A reação dos jornalistas dos grandes jornais da Espanha, quando o asunto é a onda de jornais grátis que cobre o país, é de desprezo. Uns argumentam que esses jornais, distribuídos de mão em mão nas saídas do metrô e nas avenidas das grandes cidades, não têm aferição confiável; outros, que se trata de um jornalismo menor, sem profundidade e sem linha editorial consistente a favor da democracia, do bem comum e de maior justiça nas relações sociais. Indiferentes às críticas, os jornais gratuítos continuam se multiplicando como cogumelo nos pastos.
Apenas em Madri, são sete. Em vários casos, se dão ao luxo de mirar uma faixa específica do mercado, como o leitor de esportes (os espanhóis são doentes por futebol), ou o semanal que toda sexta-feira é entregue preferencialmente nos bairros madrilenhos ocupados por imigrantes latino-americanos que, segundo estatísticas de 2003, já somam quase um milhão. Em Valencia, cidade litorânea com cerca de 800 mil habitantes, os jornais gratuitos aparecem como instrumentos de inclusão social. Um estudo divulgado hoje por um dos jornais gratuitos de Madri, o ’20 Minutos’, atribuído à socióloga Kristen Bell, concluiu que o número de leitores de jornais na cidade cresceu 7 pontos percentuais nos últimos cinco anos, alcançando 69,7% da população, graças aos gratuitos.
As grandes cidades da Espanha são um caso à parte na proliferação dos jornais gratuitos. A Word Association Newspapers (Wan) estima que sua circulação cresceu mais de 40% entre 1998 e 2003. Todos os casos, até o momento, repetem o êxito que o jornal “Metrô” vem acumulando desde 1995, quando o tradicional conglomerado de mídia sueco Modern Times Group, também conhecido pela sigla MTG, lançou sua primeira versão metropolitana, em Estocolmo. Hoje, o tablóide é distribuido em 53 grandes cidades, em 17 países, com edições em 16 idiomas disferentes. Sua tiragem diaria total – 6 milhões – só é superada pelos grandes jornais japoneses. A publicidade dos jornais da rede, segundo compromisso de seus controladores, ocupa, no máximo, 45% das páginas. Dos grandes grupos editoriais do mundo, o MTG é um dos poucos que desconhece crise financiera.
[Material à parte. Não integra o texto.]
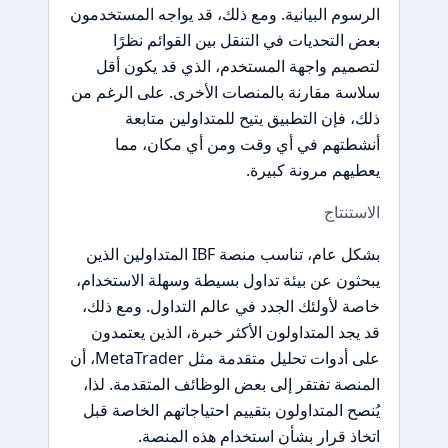
الرسوم البيانية. ومع ذلك، قد يواجه المستخدمون
بعض التحديات في التنقل بين القوائم نظرًا
لتصميم واجهة المستخدم، الذي قد يكون أقل
سلاسة مقارنة بالمنصات الأخرى. على الرغم من
ذلك، فإن التطبيق يتيح للمتداولين متابعة
أنشطتهم في أي وقت ومن أي مكان، مما
يعطيهم مرونة كبيرة.
الاستنتاج
بشكل عام، تناسب منصة IBF المتداولين الذين
يبحثون عن بيئة تداول بسيطة وسهلة الاستخدام،
خاصة لأولئك الجدد في عالم التداول. ومع ذلك،
قد يجد المتداولون الأكثر خبرة، الذين يعتمدون
على أدوات تحليل متقدمة مثل MetaTrader، أن
المنصة تفتقر إلى بعض الوظائف المتقدمة. لذا،
يُنصح المتداولون بتقييم احتياجاتهم الخاصة قبل
اتخاذ قرار بشأن استخدام هذه المنصة.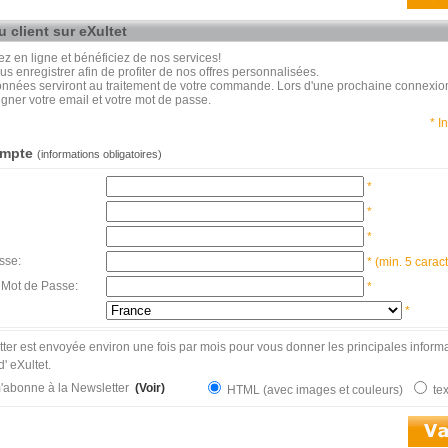
 client sur eXultet
en ligne et bénéficiez de nos services!
us enregistrer afin de profiter de nos offres personnalisées.
nnées serviront au traitement de votre commande. Lors d'une prochaine connexio
igner votre email et votre mot de passe.
* I
ompte
(informations obligatoires)
*
*
*
sse:
* (min. 5 carac
 Mot de Passe:
*
*
ter est envoyée environ une fois par mois pour vous donner les principales informa
d' eXultet.
'abonne à la Newsletter
(Voir)
HTML (avec images et couleurs)
te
As empresas que copiaram o modelo original, como o “Latino”, voltado para a comunidade latino-americana em três regiões do país – Madri, Barcelona e Levante – também não têm do que se queixar. Em sua edição de 15 de maio passado, o “Latino” comemorou com os leitores ter atingido a tiragem de 140 mil exemplares semanais em seus dois primeiros anos de vida, segundo a PGD, uma espécie de instituto verificador de circulação exclusivo para as publicações gratuitas. Os maiores anunciantes do “Latino” da edição citada eram o Citibank, a Telefónica, a Wester Union (empresa de serviços financeiros dos EUA) e a rede de frango frito KFC.
O MTG já estendeu-se para duas grandes capitais sul-americanas – Buenos Aires e Santiago do Chile -, mas colheu fracasso no Brasil justamente o país com o maior número de capitais e grandes cidades capazes de propiciar lucros com a iniciativa. O único exemplo conhecido deu-se no Rio de Janeiro, onde o grupo estrangeiro uniu-se a um grupo local para explorar o trânsito de pessoas no metrô da segunda maior cidade do Brasil. O metrô do Rio tem como principal acionista o governo estadual, que, na época, era ocupado por Anthony Garotinho.
A iniciativa resistiu inicialmente aos ataques dos jornais tradicionais, mas não às denuncias de corrupção veiculadas pelos jornais tradicionais, e naufragou de vez quando se descobriu que o jornal estava sendo impresso na gráfica do próprio metrô. Outra grande barreira, além da corrupção que marcou o caso, é que, tanto no Rio de Janeiro quanto em qualquer outra cidade brasileira, os distribuidores dos jornais precisam ser cadastrados como “ambulantes” para estar de acordo com a lei.
Mas o modelo de negócio é bom – e dá certo, se as prefeituras resistirme à pressão dos jornais tradicionais – tomando como base o custo industrial para impressão: cada exemplar de jornal tamanho tablóide, com 24 páginas e impressão em quatro cores, sai por menos de R$ 0,50.